_Selection_:

◇ ◇ ◇ ◇ ◇ ◇ ◇

# Found my Music on Youtube - how to handle that?



## simsung (Oct 19, 2017)

Hi,

i just found videos of my music someone uploaded on youtube. Those videos dont contain video material, just a picture wi the music. How do you guys handle that?


----------



## W Ackerman (Oct 19, 2017)

https://support.google.com/youtube/answer/2807622?hl=en


----------



## simsung (Oct 19, 2017)

W Ackerman said:


> https://support.google.com/youtube/answer/2807622?hl=en


thanks!


----------



## Desire Inspires (Oct 19, 2017)

Leave it be.


----------



## will_m (Oct 20, 2017)

If they've monetised the video then I'd get it taken down, if not then I usually see it as free promotion. You can also send them a message and ask they put a link back to your site/other work in the description.


----------



## mc_deli (Oct 20, 2017)

Turd in the post, send the boys round, pre-emptive ICBM strike... in that order... if you do it in reverse then they'll be no post or post box, or boys... you get the idea


----------



## Nils Neumann (Oct 21, 2017)

◇ ◇ ◇ ◇ ◇ ◇ ◇

_Set exercise A_:
In the YouTube music thread, what does will_m say he does when the uploader has monetized the video?
_Set exercise B_:
Continue the YouTube music thread from the point where it ends.
You won't need the data after this thread for anything here.

_Data segment_:
◇ ◇ ◇ ◇ ◇ ◇ ◇

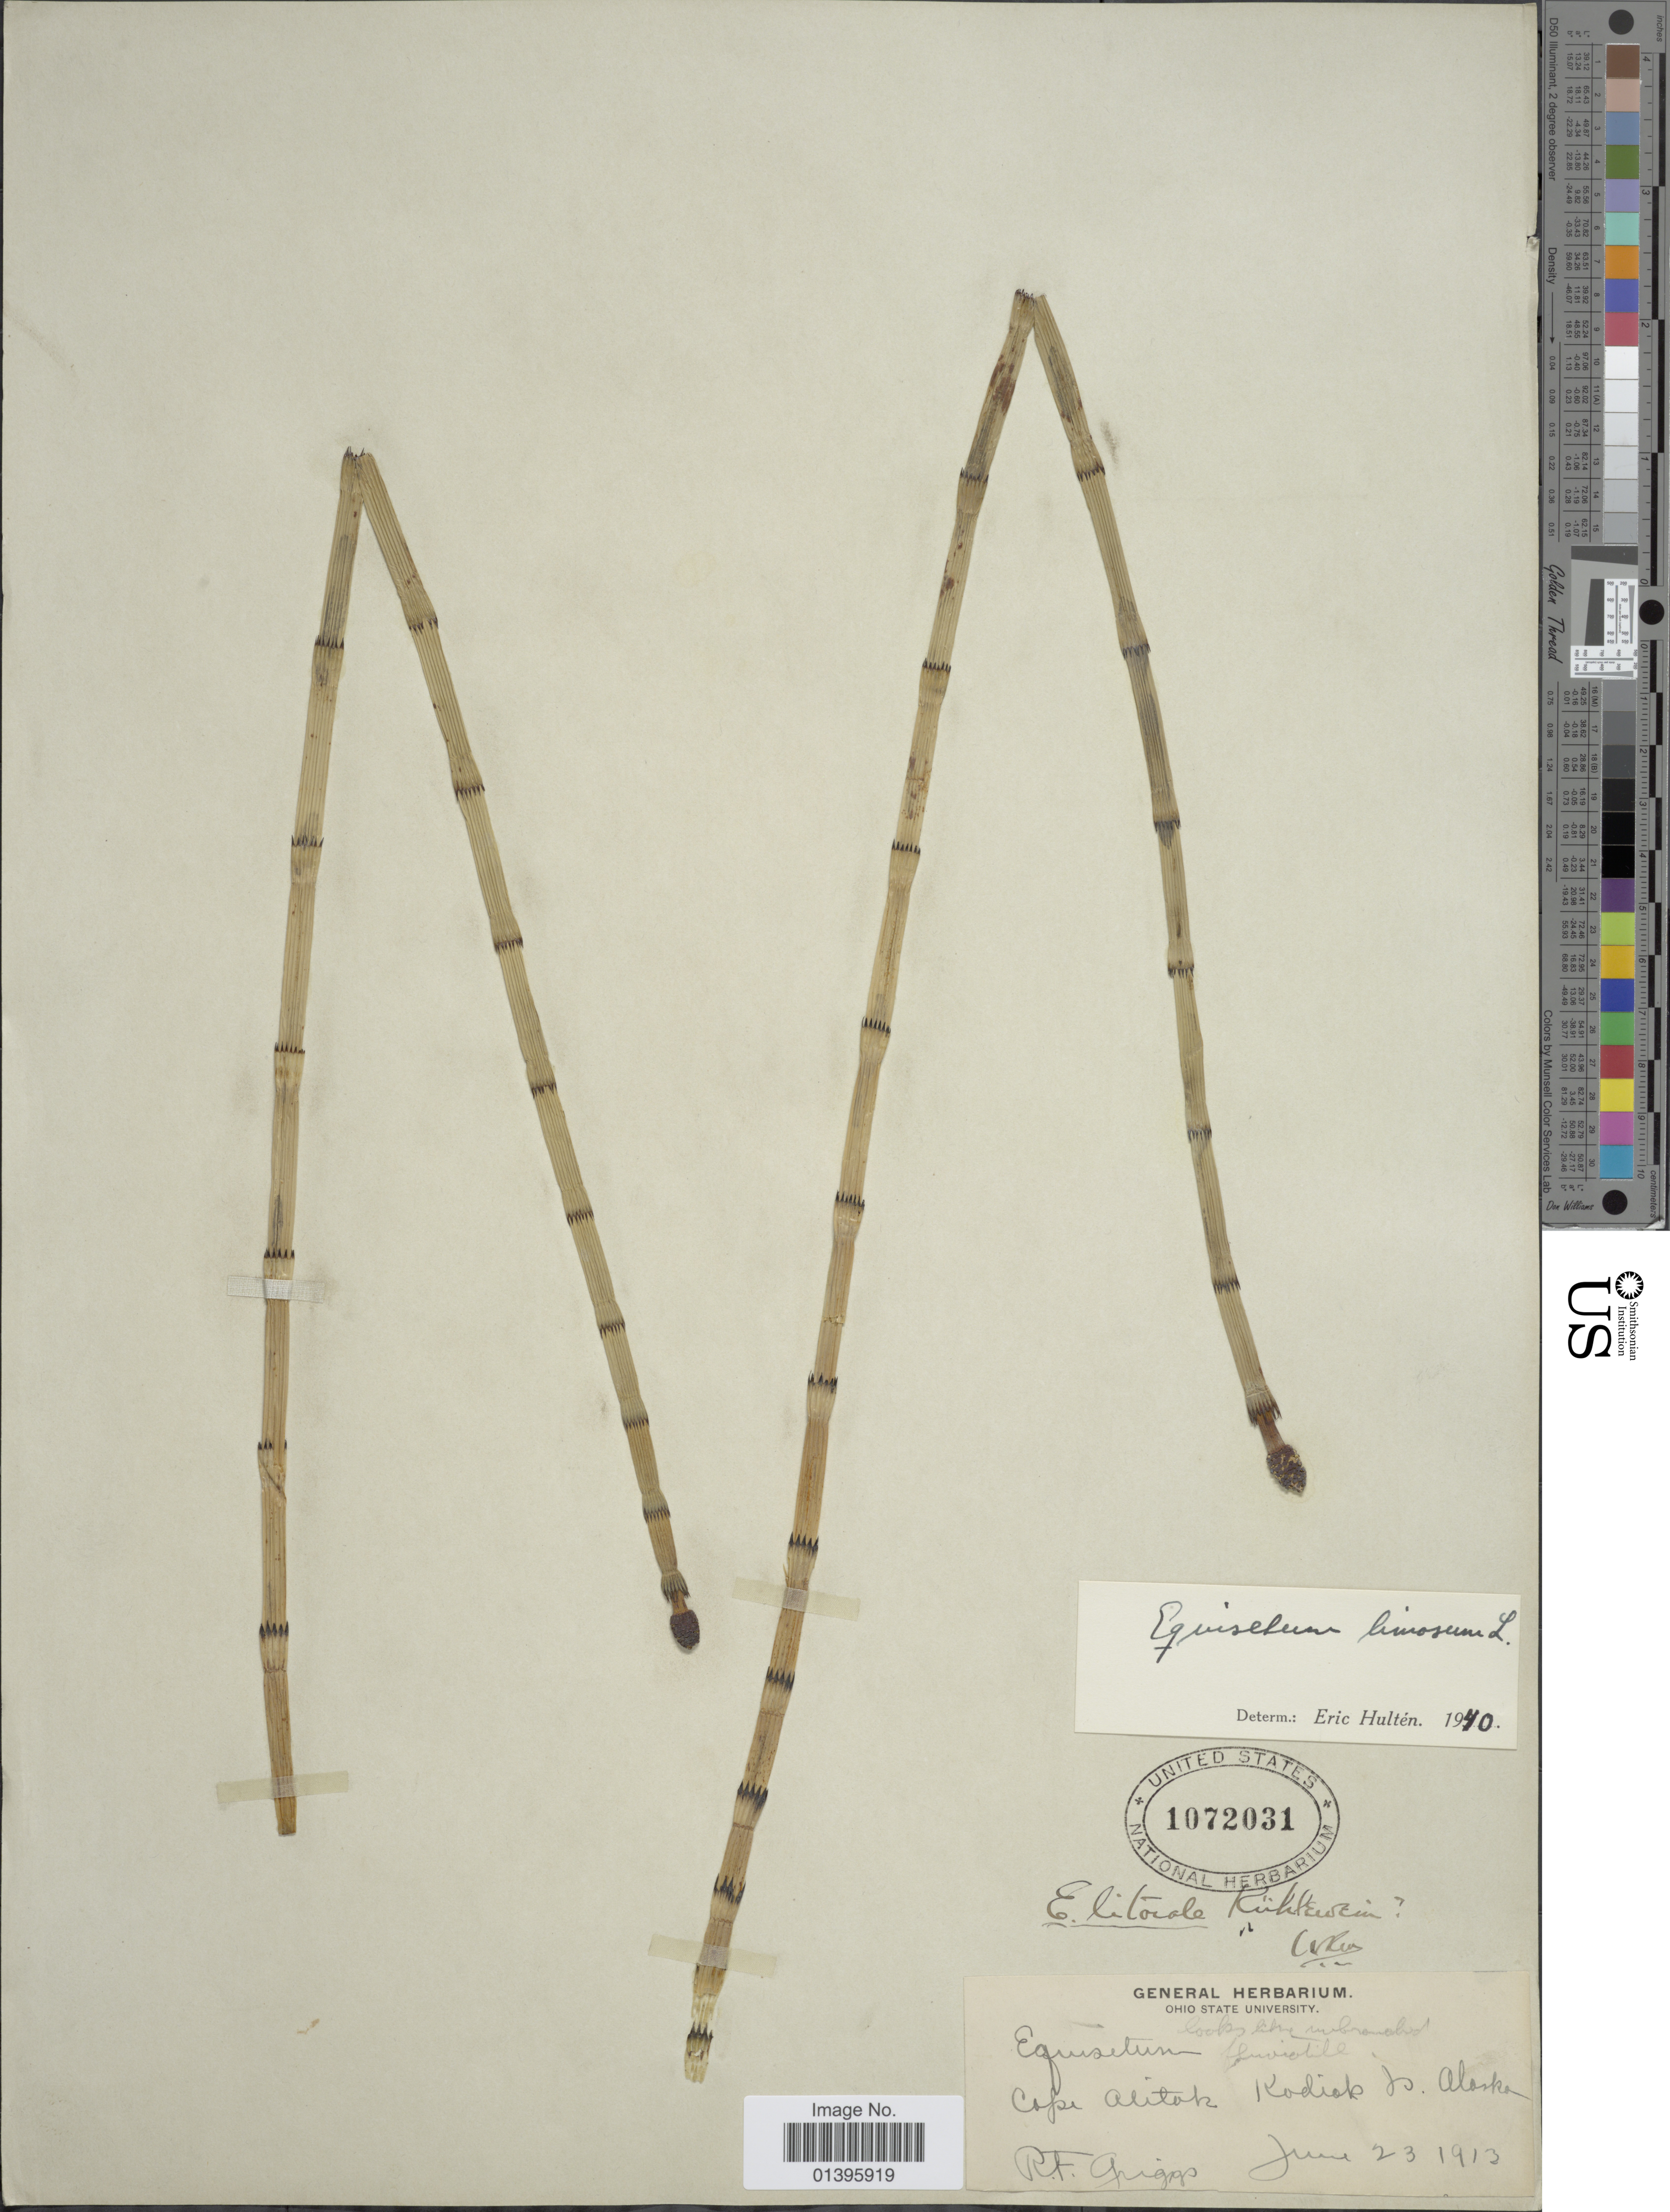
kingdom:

◇ ◇ ◇ ◇ ◇ ◇ ◇

_Exercise result A_:
He gets the video taken down.

_Exercise result B_:
will_m said:


> If they've monetised the video then I'd get it taken down, if not then I usually see it as free promotion. You can also send them a message and ask they put a link back to your site/other work in the description.


Promotion for music on youtube does not really exist (when the music is not in the foreground). I have a few million fews on different videos, all I got back was like 20subs. I will never do a free youtube gig again^^


----------



## Daryl (Oct 21, 2017)

will_m said:


> If they've monetised the video then I'd get it taken down...


I'd just have the money diverted to your own bank account.


----------



## will_m (Oct 21, 2017)

Nils Neumann said:


> Promotion for music on youtube does not really exist (when the music is not in the foreground). I have a few million fews on different videos, all I got back was like 20subs. I will never do a free youtube gig again^^



Agreed but I guess if its a choice between little promotion or none then a little seems preferable. Its also going to vary considerably for different artists.



Daryl said:


> I'd just have the money diverted to your own bank account.



Interesting, what would be the options for this? Can you divert ad money from a YT video to another account?


----------



## Daryl (Oct 22, 2017)

will_m said:


> Interesting, what would be the options for this? Can you divert ad money from a YT video to another account?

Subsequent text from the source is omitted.